▶ [WHAT IS REQUIRED] Pictures stay out; everything else in the entries below is to be duplicated exactly.

————————

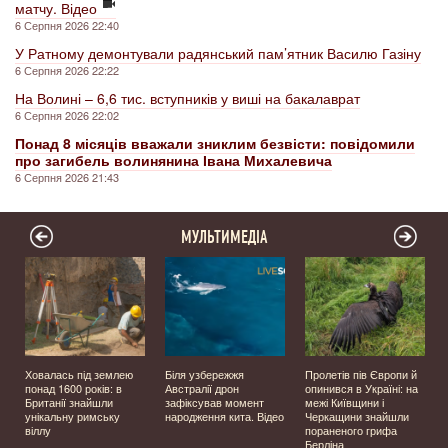
матчу. Відео
6 Серпня 2026 22:40
У Ратному демонтували радянський пам’ятник Василю Газіну
6 Серпня 2026 22:22
На Волині – 6,6 тис. вступників у виші на бакалаврат
6 Серпня 2026 22:02
Понад 8 місяців вважали зниклим безвісти: повідомили
про загибель волинянина Івана Михалевича
6 Серпня 2026 21:43
МУЛЬТИМЕДІА
Ховалась під землею
Біля узбережжя
Пролетів пів Європи й
о
понад 1600 років: в
Австралії дрон
опинився в Україні: на
Британії знайшли
зафіксував момент
межі Київщини і
унікальну римську
народження кита. Відео
Черкащини знайшли
віллу
пораненого грифа
Берліна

————————

▶ [TASK RESULT]
матчу. Відео
6 Серпня 2026 22:40
У Ратному демонтували радянський пам’ятник Василю Газіну
6 Серпня 2026 22:22
На Волині – 6,6 тис. вступників у виші на бакалаврат
6 Серпня 2026 22:02
Понад 8 місяців вважали зниклим безвісти: повідомили
про загибель волинянина Івана Михалевича
6 Серпня 2026 21:43
МУЛЬТИМЕДІА
Ховалась під землею
Біля узбережжя
Пролетів пів Європи й
о
понад 1600 років: в
Австралії дрон
опинився в Україні: на
Британії знайшли
зафіксував момент
межі Київщини і
унікальну римську
народження кита. Відео
Черкащини знайшли
віллу
пораненого грифа
Берліна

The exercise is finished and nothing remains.